We may anticipate patterns of demand to be such that there will be a mix of both
lower rate customers and higher rate (multimegabit per second customers) on the
same link, enabling that link to handle many hundreds of customers in total.
2.2 Quality of Service
While much effort has been directed by vendors towards the development of an
Edge Node, there is one aspect where further improvements are needed. An Edge
Node must be able to control QoS when congestion occurs, and this is the subject
of the device described in this document.
As an example scenario, consider a customer connected to a Virtual Private
Network (VPN) which in turn is connected to various content sites. The customer
has subscribed to a basic service package, which provides a main content source,
which can include TV and data. This basic service package can be extended, and
the customer is able to select from extra TV or data content sources.
More generally, a customer can be connected to multiple VPNs and receive
additional content via the internet. All these sources of traffic can combine
to cause congestion. Both the simpler case of a single VPN and the extended
case of multiple VPNs leads to the QoS issue.

Stored data entries:
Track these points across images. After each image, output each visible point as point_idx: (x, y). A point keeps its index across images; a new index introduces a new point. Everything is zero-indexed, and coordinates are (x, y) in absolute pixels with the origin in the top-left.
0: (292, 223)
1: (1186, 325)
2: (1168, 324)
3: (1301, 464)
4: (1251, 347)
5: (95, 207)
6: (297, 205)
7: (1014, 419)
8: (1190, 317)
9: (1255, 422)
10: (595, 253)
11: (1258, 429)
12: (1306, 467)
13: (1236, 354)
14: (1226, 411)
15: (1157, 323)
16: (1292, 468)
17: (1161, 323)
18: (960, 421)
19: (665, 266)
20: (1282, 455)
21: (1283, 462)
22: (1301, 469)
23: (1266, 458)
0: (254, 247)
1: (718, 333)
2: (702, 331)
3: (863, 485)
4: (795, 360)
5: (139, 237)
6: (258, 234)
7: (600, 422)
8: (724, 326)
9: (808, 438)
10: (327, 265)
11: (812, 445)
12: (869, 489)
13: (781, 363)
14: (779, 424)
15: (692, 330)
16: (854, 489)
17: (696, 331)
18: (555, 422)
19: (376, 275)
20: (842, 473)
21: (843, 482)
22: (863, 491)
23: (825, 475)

...

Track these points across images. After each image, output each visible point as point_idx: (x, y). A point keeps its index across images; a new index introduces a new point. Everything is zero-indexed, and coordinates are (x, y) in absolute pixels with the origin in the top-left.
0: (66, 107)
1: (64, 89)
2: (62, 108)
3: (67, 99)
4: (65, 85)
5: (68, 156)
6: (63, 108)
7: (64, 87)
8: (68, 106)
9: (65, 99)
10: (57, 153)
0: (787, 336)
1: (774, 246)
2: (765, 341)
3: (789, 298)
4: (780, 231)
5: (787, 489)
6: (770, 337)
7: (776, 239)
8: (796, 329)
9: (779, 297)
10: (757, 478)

*EXERCISES TO COMPLETE*:
1. Please update the Quality of Service excerpt by writing out everything from "2.2 Quality of" down to "data content sources." with "basic service package" changed to "standard service package".
2. According to the Quality of Service excerpt, what must an Edge Node be able to do when congestion occurs?

*EXERCISE RESULTS*:
1.
2.2 Quality of Service
While much effort has been directed by vendors towards the development of an
Edge Node, there is one aspect where further improvements are needed. An Edge
Node must be able to control QoS when congestion occurs, and this is the subject
of the device described in this document.
As an example scenario, consider a customer connected to a Virtual Private
Network (VPN) which in turn is connected to various content sites. The customer
has subscribed to a standard service package, which provides a main content source,
which can include TV and data. This standard service package can be extended, and
the customer is able to select from extra TV or data content sources.

2. It must be able to control QoS.